Meltdown and Spectre

Friday, January 5, 2018 

I find the Meltdown/Spectre drama a bit amusing.  Years ago, I was miffed that Intel (allegedly?) made a backroom deal with server manufacturers to exclude AMD and made an effort (which wasn’t trivial) to find an IBM x3655 7943 (I couldn’t, but I got an Intel-based x3650 and a x3655 mobo on ebay, then some QC AMD Opterons, heat sink compound, and off I went.)

Kind of a frankencomputer, but less so than my previous Netfinity 5500 M20 quad socket home server with some homebuilt mods and custom EIDE cables to support the internal (full height! 5.25″!) backup drives.  Ohh… 500GB drives were big back then.

Anyhow, for no better reason than because I was offended by Intel’s tactics a decade ago, my server isn’t vulnerable to “Meltdown” or, according to AMD’s recently posted status, “Spectre 2.”  As it doesn’t have a GUI, nobody is browsing compromised Java-bearing websites, Spectre 1 is unlikely to cause any problems, though I’m keeping an eye on the LLVM updates.

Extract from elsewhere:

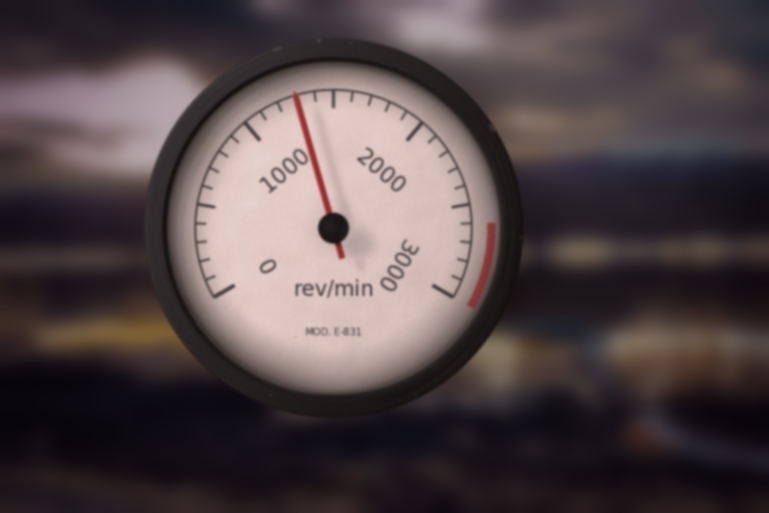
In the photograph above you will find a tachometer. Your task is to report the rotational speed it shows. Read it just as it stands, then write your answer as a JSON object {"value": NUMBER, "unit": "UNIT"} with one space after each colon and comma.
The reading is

I have, however, updated my phones and laptop and you should too.  Stay on top of this one for a while as the updates are still coming.  I’ve seen Meltdown-mitigating updates on my Samsung, but not Huawei, on Linux but not (yet) on Microsoft.  Apple says their December updates not only crippled your older iPhones so you’d make the pilgrimage to the Apple store for your cool aide, but also patched them (if you accepted the slowdown penalty).  Update.  Everything.  Spectre is going to be harder: OS and Application and possibly microcode updates may be required, depending on platform.  Be extra cautious about opening unknown attachments or visiting unfamiliar websites.  Run noscript or another code blocker.  Remember, ads that sites run can also carry malicious code, and blockers not only make the web run faster, but safer too.  Of course they break the advertising funded web model you rely on.

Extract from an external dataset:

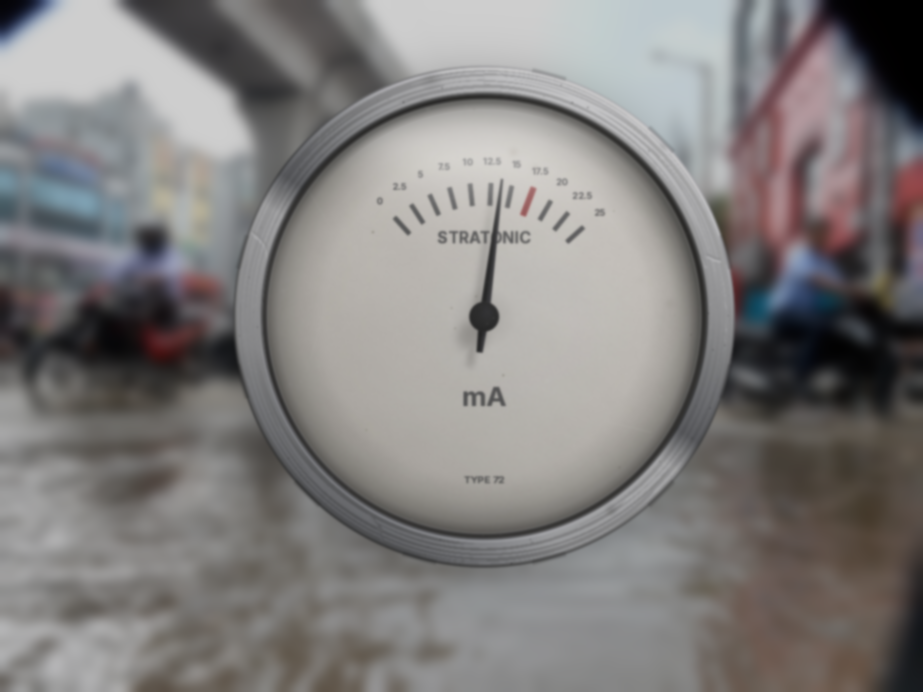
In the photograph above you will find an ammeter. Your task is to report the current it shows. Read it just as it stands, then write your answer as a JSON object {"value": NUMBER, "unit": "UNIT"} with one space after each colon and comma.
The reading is {"value": 13.75, "unit": "mA"}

However, if you’re dumb enough to have any important data (as an individual or a company) on anyone else’s hardware (e.g. AWS, Google, Azure, etc), good luck.  All anyone has to do to get your datas is run their own VM instance on the same server you’re on.   And while they’re all saying they “only” cost you 5-30% of your performance to isolate kernel memory to protect against meltdown attacks, there does not seem to be a really viable patch for Spectre yet, and perhaps not without new hardware.  If you were running your own server without unknown guests, you wouldn’t need to worry about this.  I will never fail to be astonished at how utterly incompetent most companies are that they can’t run a mail server.  If you can’t afford an IT department, I get it, but if you have IT staff and they can’t run a mail server, are they really IT staff?